But clarity is important. Unless we’re clear what we mean by agility and what it means for our businesses and individual behaviours, we’ll never be sure that we’re all pulling in the same direction.

For me, ‘agile’ partly means being able to quickly spot and analyse significant changes in the marketplace. Ideally it means pre-empting those changes, but sometimes it’s understanding the implications of unexpected events outside of our control.

Responsive

Agile means being responsive to our customers’ needs, challenges and expectations. That’s easy to say but the reality is that it relies on relationships built on trust over many years – otherwise you are dealing with the superficial, rather than the factors that really drive decisions.

And, of course, understanding is one thing; responding is another. An agile business cannot afford complex and hierarchical decision-making structures. People have to be empowered and trusted at all levels to do what they judge to be in the best interests of the project and the customer. If we stick to that principle our business also prospers.

Lines of Communication

I’d probably say that the agility of any business is inversely proportional to the length of the lines of communication and decision making. It isn’t just that decisions take too long, it’s also that people stop bothering. If their judgement isn’t valued, you can’t blame them if they stop applying it and wait for orders from above.

Agility is enabled by systems as well as people.
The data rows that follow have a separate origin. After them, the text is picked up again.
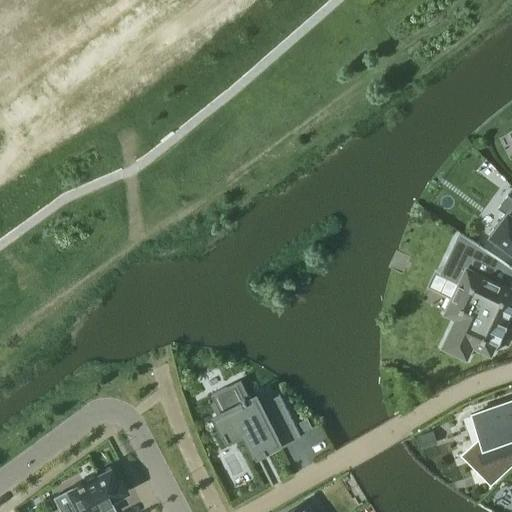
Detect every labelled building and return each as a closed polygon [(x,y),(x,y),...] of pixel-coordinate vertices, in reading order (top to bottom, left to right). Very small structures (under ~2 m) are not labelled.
[(505,212),(488,236),(499,244),(498,246),(511,256),(511,198),(507,195),(498,207),(505,212)] [(440,272),(439,273),(459,282),(454,293),(451,298),(445,312),(456,317),(442,346),(467,358),(474,343),(492,352),(499,338),(500,336),(501,336),(506,324),(507,322),(511,311),(511,285),(511,284),(511,267),(459,232),(440,272)] [(226,386),(211,394),(212,395),(215,394),(224,412),(221,413),(216,416),(216,417),(223,431),(222,432),(227,440),(230,438),(229,438),(236,435),(239,433),(244,431),(245,433),(246,433),(247,436),(251,445),(252,445),(255,452),(257,457),(259,456),(257,452),(264,448),(265,451),(280,443),(279,443),(298,433),(299,436),(301,435),(279,394),(278,394),(269,399),(265,391),(256,396),(247,400),(244,395),(243,396),(236,381),(227,386),(226,386)] [(511,399),(473,413),(483,441),(468,454),(492,481),(489,483),(490,484),(511,464),(511,399)] [(67,491),(73,503),(59,510),(60,511),(114,511),(109,500),(125,492),(119,480),(115,482),(109,469),(81,483),(80,481),(75,484),(76,486),(67,491)] [(312,511),(305,500),(287,511),(312,511)]
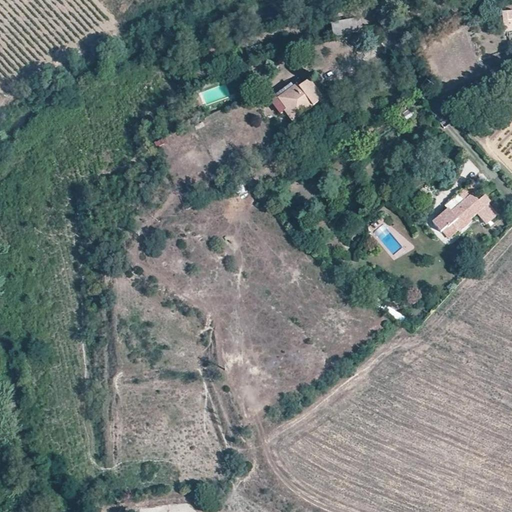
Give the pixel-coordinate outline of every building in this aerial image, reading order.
[(359,18),(331,24),(334,37),(362,31),(359,18)] [(235,62),(237,72),(252,68),(246,63),(243,60),(235,62)] [(322,99),(316,92),(304,75),(273,98),(284,111),(293,122),(322,99)] [(273,98),(269,101),(279,115),(284,111),(273,98)] [(413,115),(410,110),(403,115),(406,120),(413,115)] [(478,191),(471,184),(459,195),(464,201),(451,212),(448,209),(432,222),(440,233),(442,231),(451,224),(457,231),(459,233),(473,222),(474,223),(480,218),(486,225),(497,215),(488,204),(484,208),(473,195),(478,191)] [(448,238),(457,231),(451,224),(442,231),(448,238)]
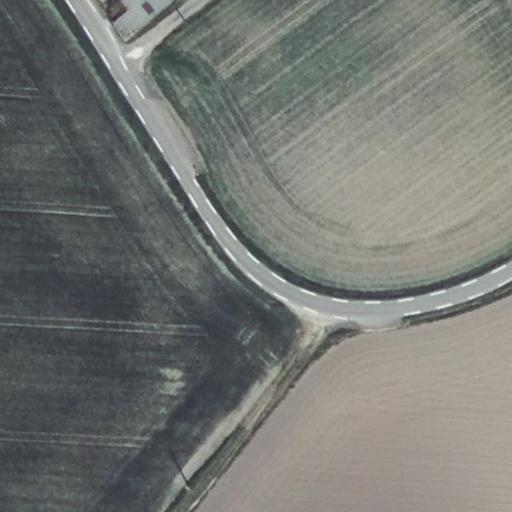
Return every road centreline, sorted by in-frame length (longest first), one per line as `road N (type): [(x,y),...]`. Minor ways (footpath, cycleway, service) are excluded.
road 1 (residential): [(74,0),(221,234),(265,280),(304,300),(378,310),(458,295),(511,270)]
road 2 (track): [(179,511),(306,361),(327,306)]
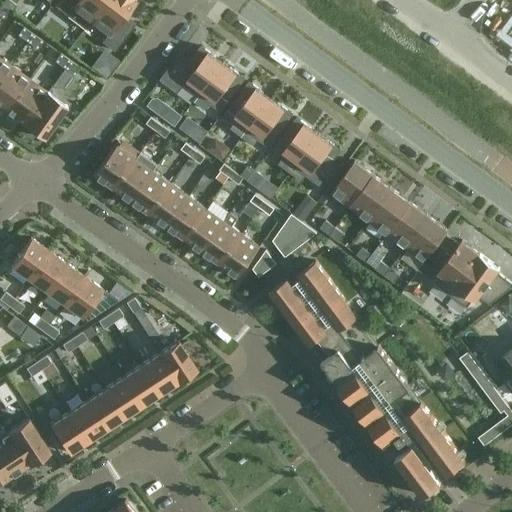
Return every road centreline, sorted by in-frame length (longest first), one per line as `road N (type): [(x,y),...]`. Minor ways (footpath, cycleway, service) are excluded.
road 1 (residential): [(511,209),(234,0)]
road 2 (residential): [(259,373),(250,343),(217,313),(37,184)]
road 3 (residential): [(37,184),(121,92),(187,0)]
road 4 (residential): [(367,511),(259,373)]
road 5 (residential): [(259,373),(148,445)]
Cloud and mobile technology support information sharing and communication at levels that wouldn’t have been possible ten or even five years ago. When we share the benefits of efficient communication and agile decision making with our customers and supply chains, we are in a position to nurture agility throughout the lifecycle of every project.

And that’s my final – and maybe most important – point, agility must be universal. It must extend to every part of our business and every component of project delivery. If empowerment, trust and efficient communication are important, then they are important for all stakeholders and all business functions. That calls for trust and a supportive business culture.